# [確認問題]
• 1. ストレッチの文章のうち「ストレッチは、治療はもちろん」で始まる段落を、主な内容を残したまま短い箇条書きにまとめてください。
• 2. ストレッチの文章に出てくるストレッチの種類の名前をすべて挙げてください。

── 本文抜粋

こんにちは、教員Aです。
ある出版社から依頼を受け、ストレッチ書籍を出版することになりました。
モデルさんに来ていただいて撮影をしました。
ストレッチは、治療はもちろん、リハビリ、コンディショニングなど様々な分野で利用され、子供から高齢者、アスリートまで幅広い方々に活用されています。またパートナーストレッチとして人に施すこともできれば、セルフストレッチとしてそのノウハウを指導して、患者やクライアントにご自身で活用していただくことも可能です。治療家を目指すものにとっては大切な技術の一つと言えます。
ここで少しストレッチの変遷についてお話ししたいと思います。
1975年、ボブ・アンダーソンの「STRETCHING」を機に、日本にも「ストレッチ」という言葉が浸透しました。それは今でいうスタティックストレッチ(静的ストレッチ)です。

────
── データ抜粋

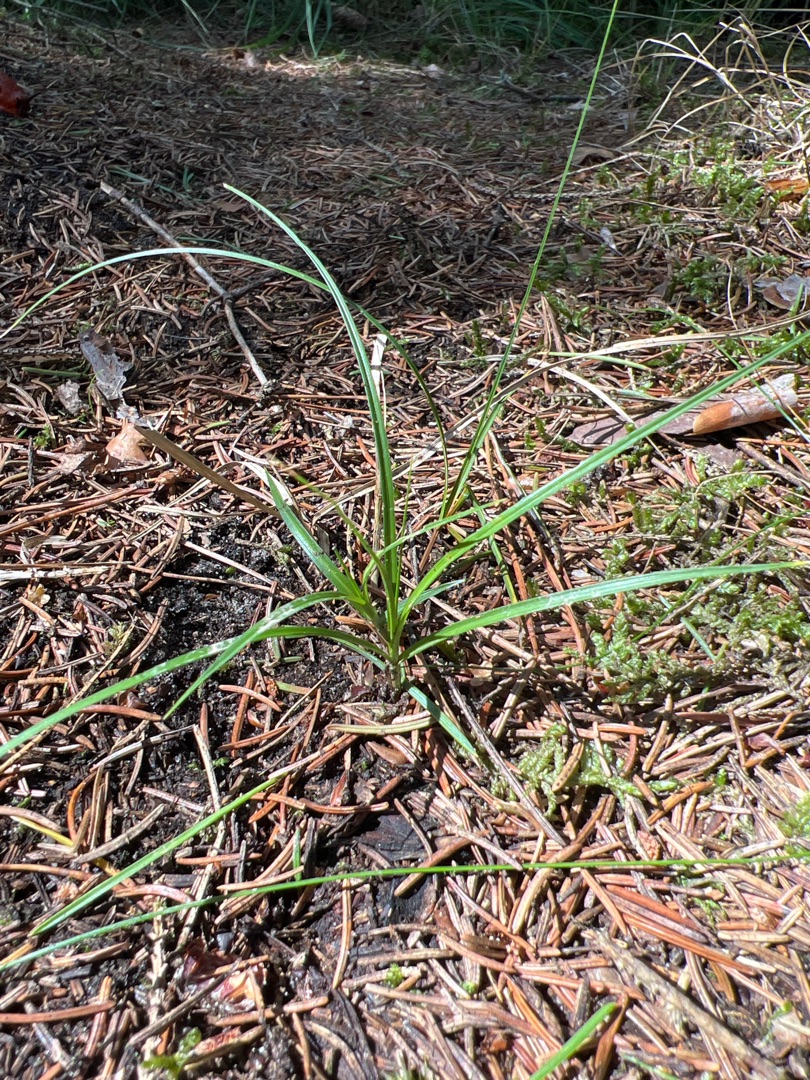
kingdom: Plantae
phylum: Tracheophyta
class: Liliopsida
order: Poales
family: Cyperaceae
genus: Carex
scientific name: Carex arenaria
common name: Sand-star
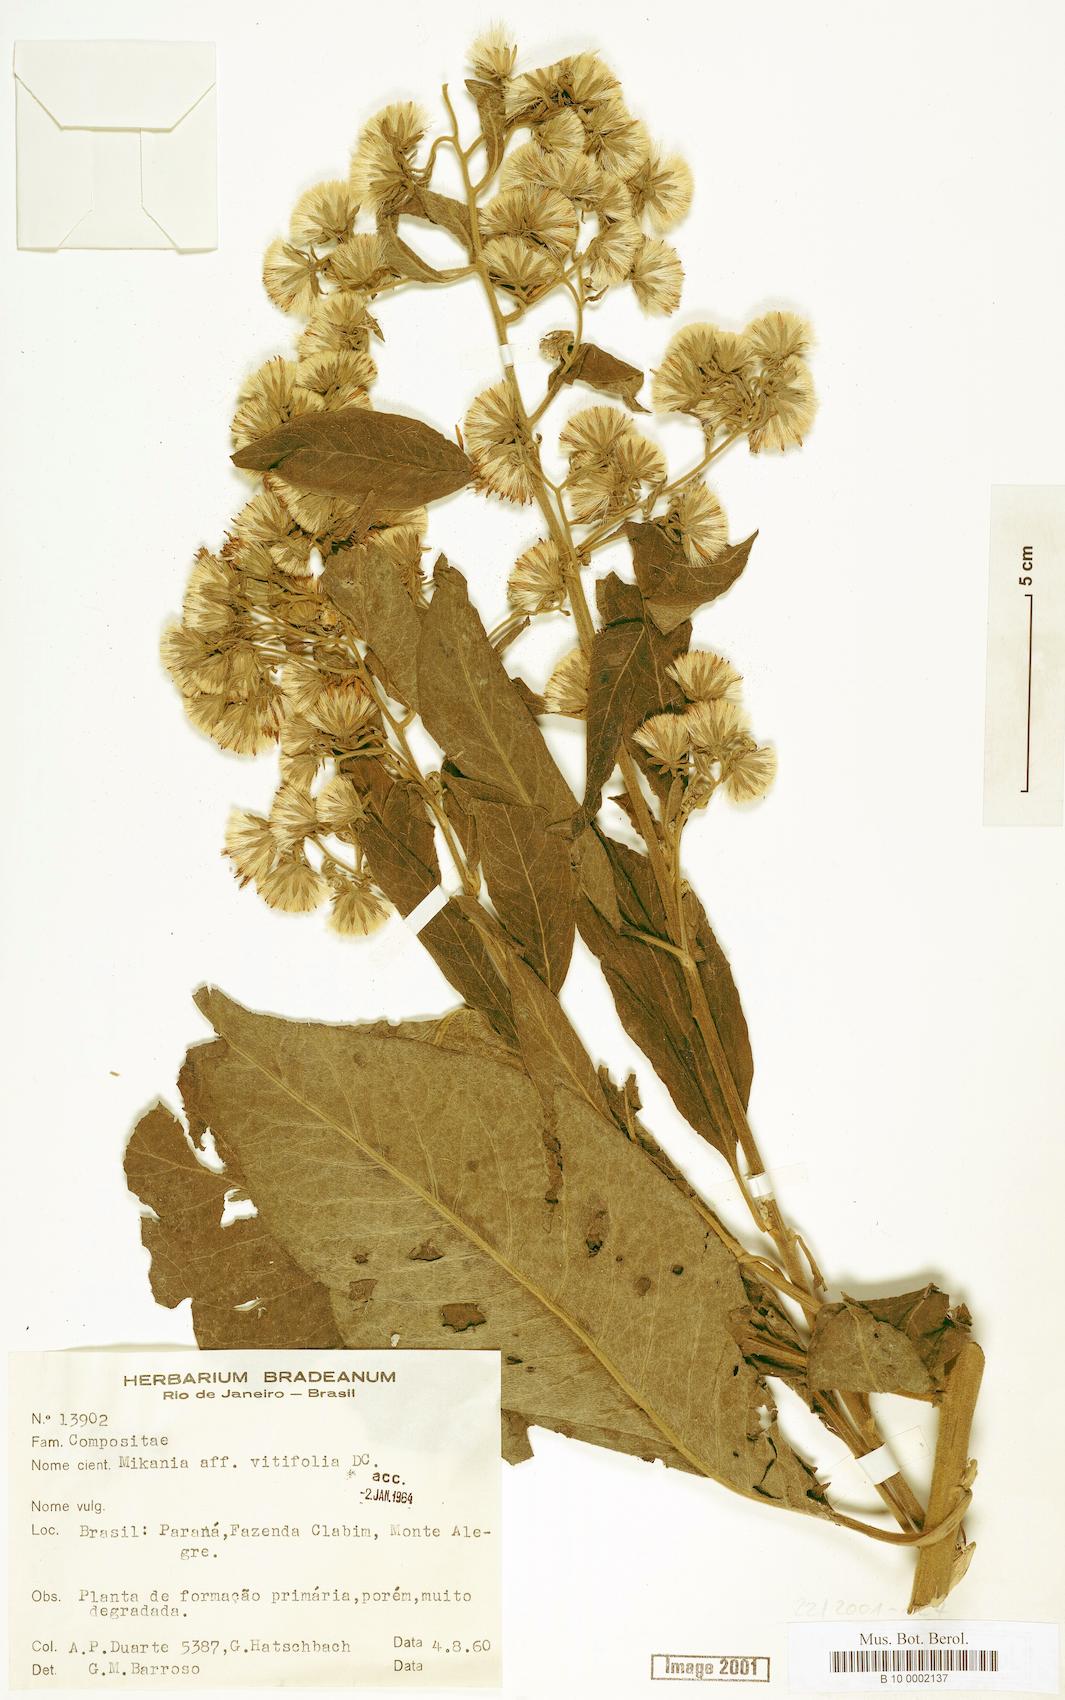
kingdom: Plantae
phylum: Tracheophyta
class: Magnoliopsida
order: Asterales
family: Asteraceae
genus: Mikania
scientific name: Mikania vitifolia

────

# [解答]
• 1.
- 治療、リハビリ、コンディショニングなど様々な分野で使われる
- 子供から高齢者、アスリートまで幅広い人に活用されている
- パートナーストレッチとして人に施すことができる
- セルフストレッチとして指導し、患者やクライアント自身に使ってもらうこともできる
- 治療家を目指す者にとって大切な技術の一つである

• 2.
- パートナーストレッチ
- セルフストレッチ
- スタティックストレッチ(静的ストレッチ)